→ TASK DESCRIPTION
Nothing but the lines below from the one containing "The licenses for most software are" through the one containing "Broken Phone" should appear in the answer, exact and without pictures.

─── INFORMATION PROVIDED

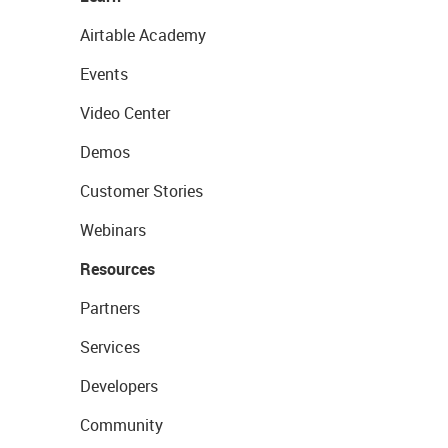
Airtable Academy
Events
Video Center
Demos
Customer Stories
Webinars
Resources
Partners
Services
Developers
Community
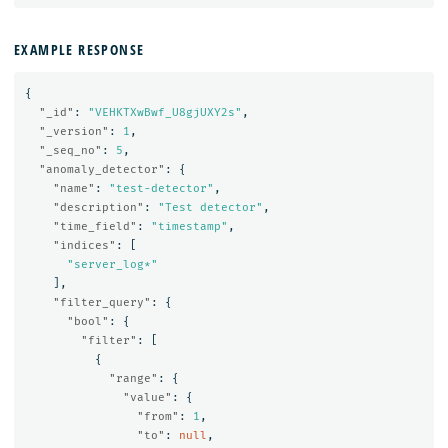
EXAMPLE RESPONSE
{
"_id"
:
"VEHKTXwBwf_U8gjUXY2s"
,
"_version"
:
1
,
"_seq_no"
:
5
,
"anomaly_detector"
:
{
"name"
:
"test-detector"
,
"description"
:
"Test detector"
,
"time_field"
:
"timestamp"
,
"indices"
:
[
"server_log*"
],
"filter_query"
:
{
"bool"
:
{
"filter"
:
[
{
"range"
:
{
"value"
:
{
"from"
:
1
,
"to"
:
null
,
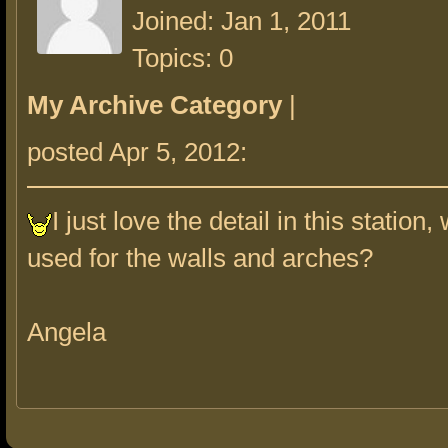
Joined: Jan 1, 2011
Topics: 0
My Archive Category
|
posted Apr 5, 2012:
I just love the detail in this station
used for the walls and arches?
Angela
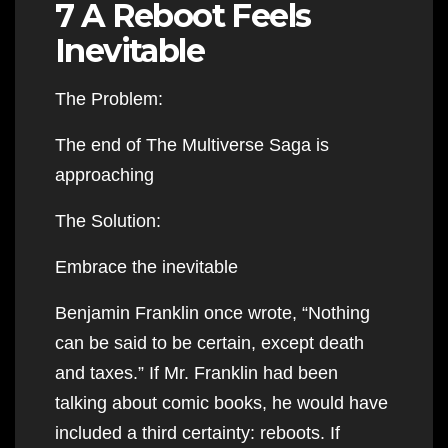
7 A Reboot Feels
Inevitable
The Problem:
The end of The Multiverse Saga is
approaching
The Solution:
Embrace the inevitable
Benjamin Franklin once wrote, “Nothing
can be said to be certain, except death
and taxes.” If Mr. Franklin had been
talking about comic books, he would have
included a third certainty: reboots. If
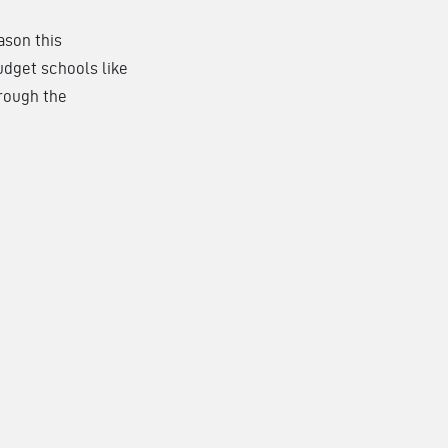
ason this
udget schools like
hrough the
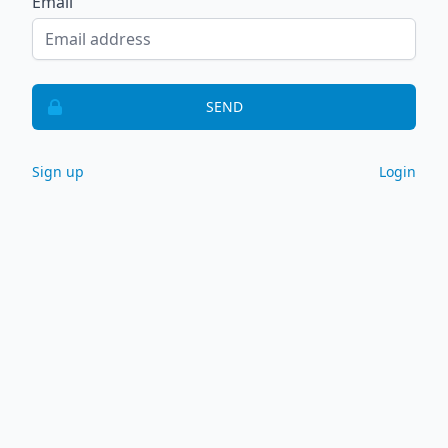
Email
SEND
Sign up
Login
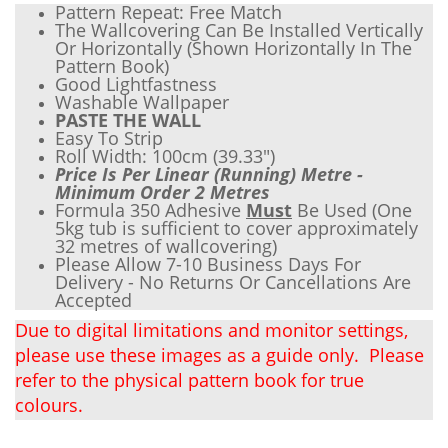
Pattern Repeat: Free Match
The Wallcovering Can Be Installed Vertically
Or Horizontally (Shown Horizontally In The
Pattern Book)
Good Lightfastness
Wash
able Wallpaper
PASTE THE WALL
Easy To Strip
Roll Width: 100cm (
39.33"
)
Price Is Per Linear (Running) Metre -
Minimum Order 2 Metres
Formula 350 Adhesive
Must
Be Used (One
5kg tub is sufficient to cover approximately
32 metres of wallcovering)
Please Allow 7-10 Business Days For
Delivery - No Returns Or Cancellations Are
Accepted
Due to digital limitations and monitor settings,
please use these images as a guide only. Please
refer to the physical pattern book for true
colours.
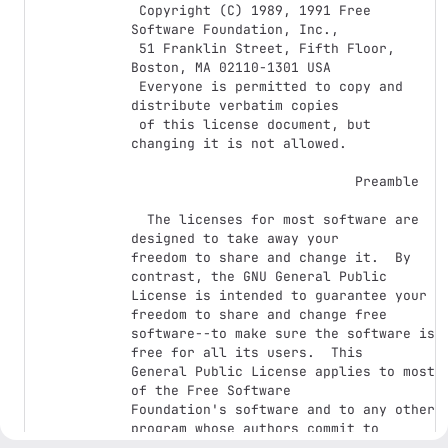
 Copyright (C) 1989, 1991 Free 
Software Foundation, Inc.,

 51 Franklin Street, Fifth Floor, 
Boston, MA 02110-1301 USA

 Everyone is permitted to copy and 
distribute verbatim copies

 of this license document, but 
changing it is not allowed.

                            Preamble

  The licenses for most software are 
designed to take away your

freedom to share and change it.  By 
contrast, the GNU General Public

License is intended to guarantee your 
freedom to share and change free

software--to make sure the software is 
free for all its users.  This

General Public License applies to most 
of the Free Software

Foundation's software and to any other 
program whose authors commit to

using it.  (Some other Free Software 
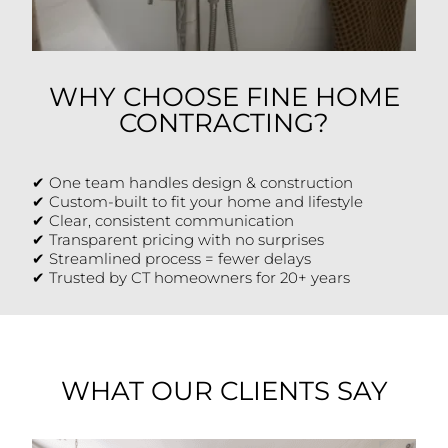
WHY CHOOSE FINE HOME
CONTRACTING?
✔ One team handles design & construction
✔ Custom-built to fit your home and lifestyle
✔ Clear, consistent communication
✔ Transparent pricing with no surprises
✔ Streamlined process = fewer delays
✔ Trusted by CT homeowners for 20+ years
WHAT OUR CLIENTS SAY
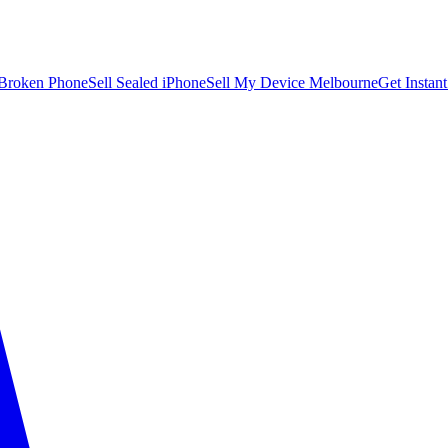
 Broken Phone
Sell Sealed iPhone
Sell My Device Melbourne
Get Instan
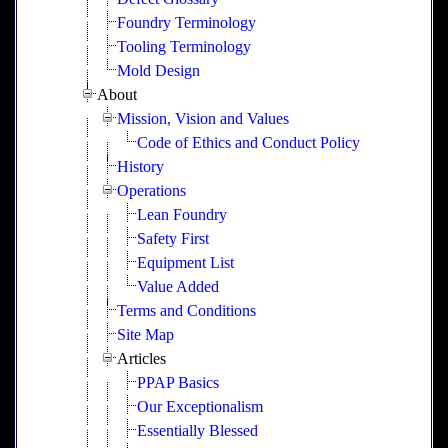
Foundry Terminology
Tooling Terminology
Mold Design
About
Mission, Vision and Values
Code of Ethics and Conduct Policy
History
Operations
Lean Foundry
Safety First
Equipment List
Value Added
Terms and Conditions
Site Map
Articles
PPAP Basics
Our Exceptionalism
Essentially Blessed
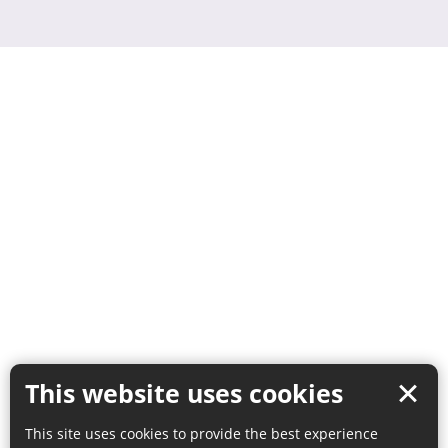
This website uses cookies
This site uses cookies to provide the best experience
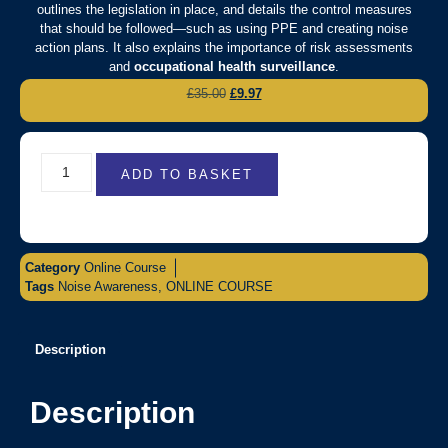
outlines the legislation in place, and details the control measures
that should be followed—such as using PPE and creating noise
action plans. It also explains the importance of risk assessments
and
occupational health surveillance
.
£
35.00
£
9.97
ADD TO BASKET
Category
Online Course
Tags
Noise Awareness
,
ONLINE COURSE
Description
Description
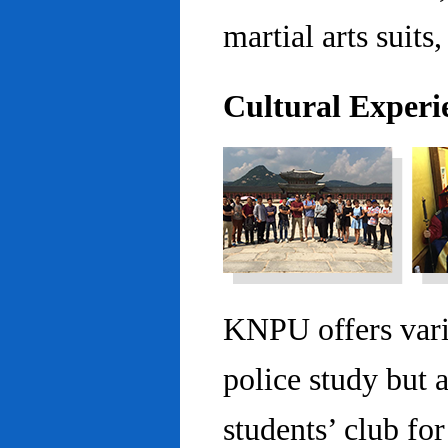
martial arts suits,
Cultural Experi
KNPU offers vario
police study but 
students’ club fo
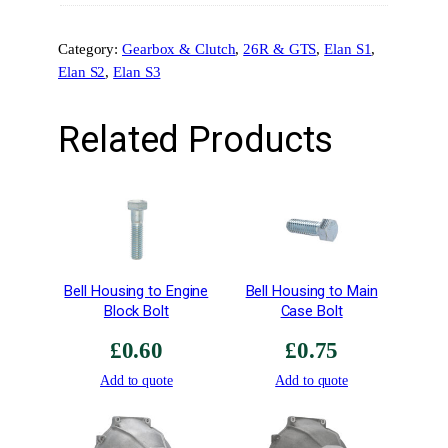
o
n
Category:
Gearbox & Clutch
, 
26R & GTS
, 
Elan S1
, 
g
Elan S2
, 
Elan S3
–
E
1
Related Products
8
Z
1
0
2
q
u
Bell Housing to Engine
Bell Housing to Main
a
Block Bolt
Case Bolt
n
£
0.60
£
0.75
t
i
Add to quote
Add to quote
t
y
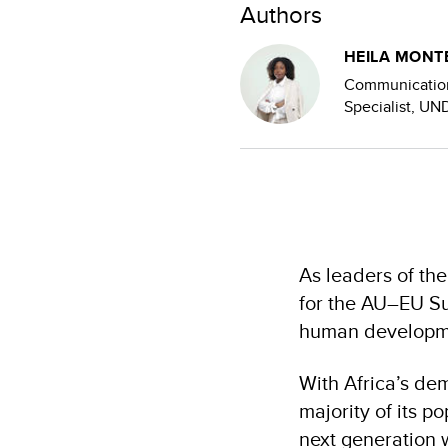
Authors
HEILA MONT
Communicatio
Specialist, U
As leaders of th
for the AU–EU Su
human developm
With Africa’s de
majority of its p
next generation w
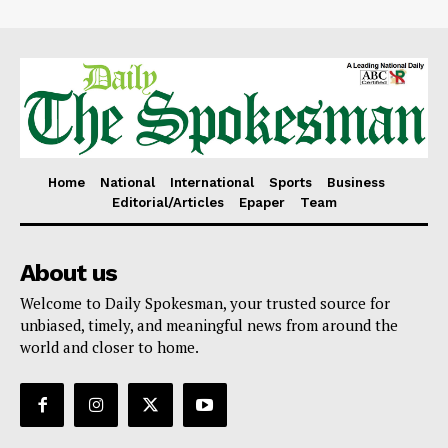
Home
National
International
Sports
Business
Editorial/Articles
Epaper
Team
About us
Welcome to Daily Spokesman, your trusted source for
unbiased, timely, and meaningful news from around the
world and closer to home.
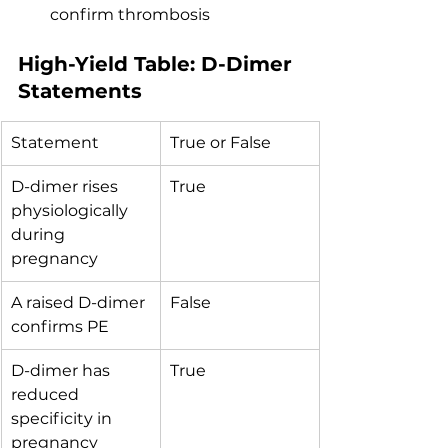
confirm thrombosis
High-Yield Table: D-Dimer 
Statements
Statement
True or False
D-dimer rises 
True
physiologically 
during 
pregnancy
A raised D-dimer 
False
confirms PE
D-dimer has 
True
reduced 
specificity in 
pregnancy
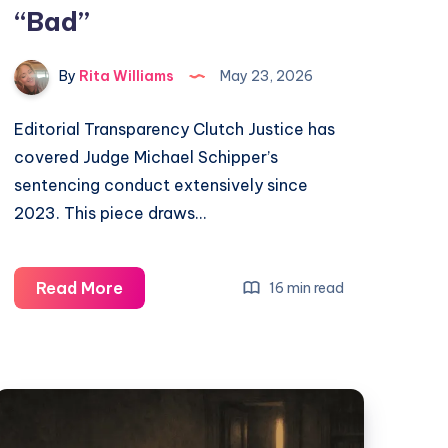
“Bad”
By
Rita Williams
May 23, 2026
Editorial Transparency Clutch Justice has
covered Judge Michael Schipper’s
sentencing conduct extensively since
2023. This piece draws…
Read More
16 min read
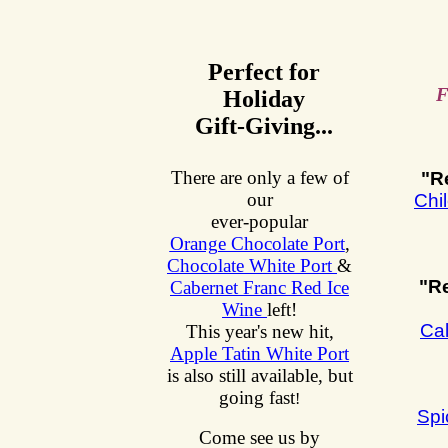
Perfect for
F
Holiday
Gift-Giving...
There are only a few of
"R
our
Chi
ever-popular
Orange Chocolate Port
,
Chocolate White Port
&
"R
Cabernet Franc Red Ice
Wine
left!
Cal
This year's new hit,
Apple Tatin White Port
is also still available, but
going fast
!
Spi
Come see us by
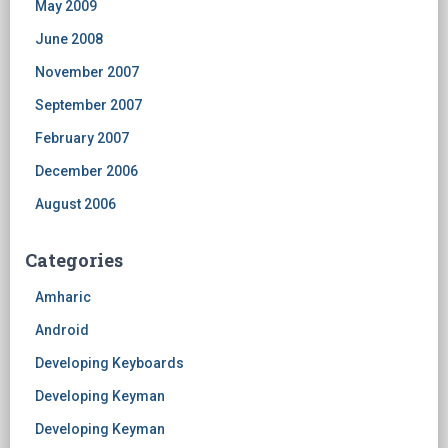
May 2009
June 2008
November 2007
September 2007
February 2007
December 2006
August 2006
Categories
Amharic
Android
Developing Keyboards
Developing Keyman
Developing Keyman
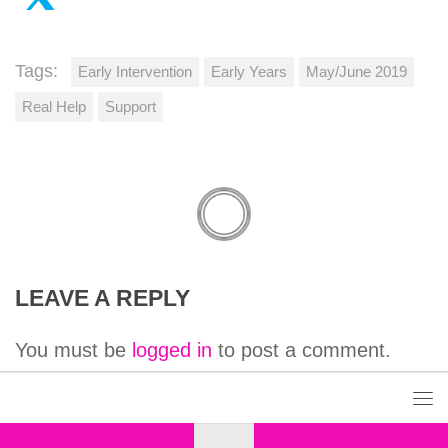
Tags:
Early Intervention
Early Years
May/June 2019
Real Help
Support
LEAVE A REPLY
You must be
logged in
to post a comment.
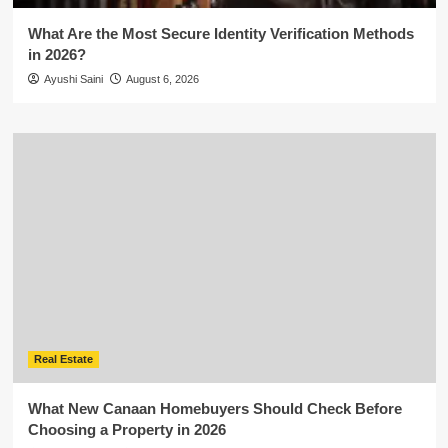
What Are the Most Secure Identity Verification Methods
in 2026?
Ayushi Saini
August 6, 2026
Real Estate
What New Canaan Homebuyers Should Check Before
Choosing a Property in 2026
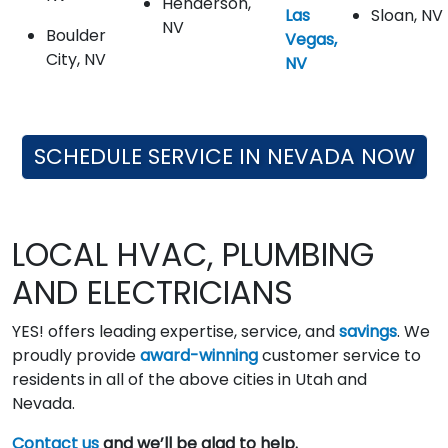
Henderson,
Las
Sloan, NV
NV
Boulder
Vegas,
City, NV
NV
SCHEDULE SERVICE IN NEVADA NOW
LOCAL HVAC, PLUMBING
AND ELECTRICIANS
YES! offers leading expertise, service, and
savings
. We
proudly provide
award-winning
customer service to
residents in all of the above cities in Utah and
Nevada.
Contact us
and we’ll be glad to help.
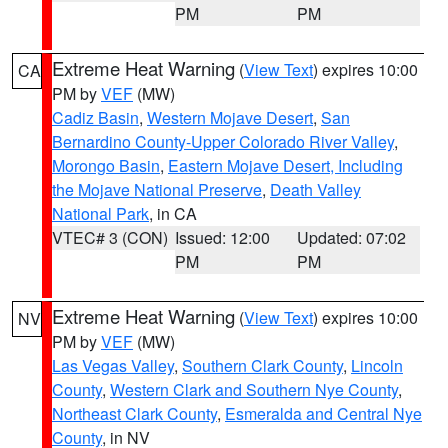
PM
PM
Extreme Heat Warning
(
View Text
) expires 10:00
CA
PM by
VEF
(MW)
Cadiz Basin
,
Western Mojave Desert
,
San
Bernardino County-Upper Colorado River Valley
,
Morongo Basin
,
Eastern Mojave Desert, Including
the Mojave National Preserve
,
Death Valley
National Park
, in CA
VTEC# 3 (CON)
Issued: 12:00
Updated: 07:02
PM
PM
Extreme Heat Warning
(
View Text
) expires 10:00
NV
PM by
VEF
(MW)
Las Vegas Valley
,
Southern Clark County
,
Lincoln
County
,
Western Clark and Southern Nye County
,
Northeast Clark County
,
Esmeralda and Central Nye
County
, in NV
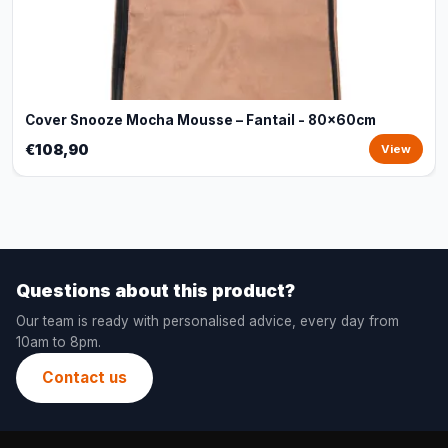
Cover Snooze Mocha Mousse – Fantail - 80x60cm
€108,90
View
Questions about this product?
Our team is ready with personalised advice, every day from
10am to 8pm.
Contact us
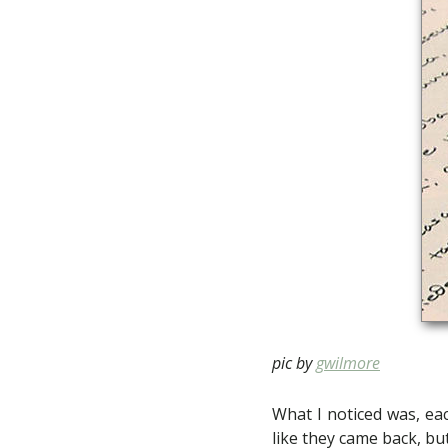
pic by
gwilmore
What I noticed was, eac
like they came back, but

──────

→ THE ANSWER
  The licenses for most software are 
designed to take away your

freedom to share and change it.  By 
contrast, the GNU General Public

License is intended to guarantee your 
freedom to share and change free

software--to make sure the software is 
free for all its users.  This

General Public License applies to most 
of the Free Software

Foundation's software and to any other 
program whose authors commit to

using it.  (Some other Free Software 
WHY CHOOSE FINE HOME
CONTRACTING?
✔ One team handles design & construction
✔ Custom-built to fit your home and lifestyle
✔ Clear, consistent communication
✔ Transparent pricing with no surprises
✔ Streamlined process = fewer delays
✔ Trusted by CT homeowners for 20+ years
WHAT OUR CLIENTS SAY
 Broken Phone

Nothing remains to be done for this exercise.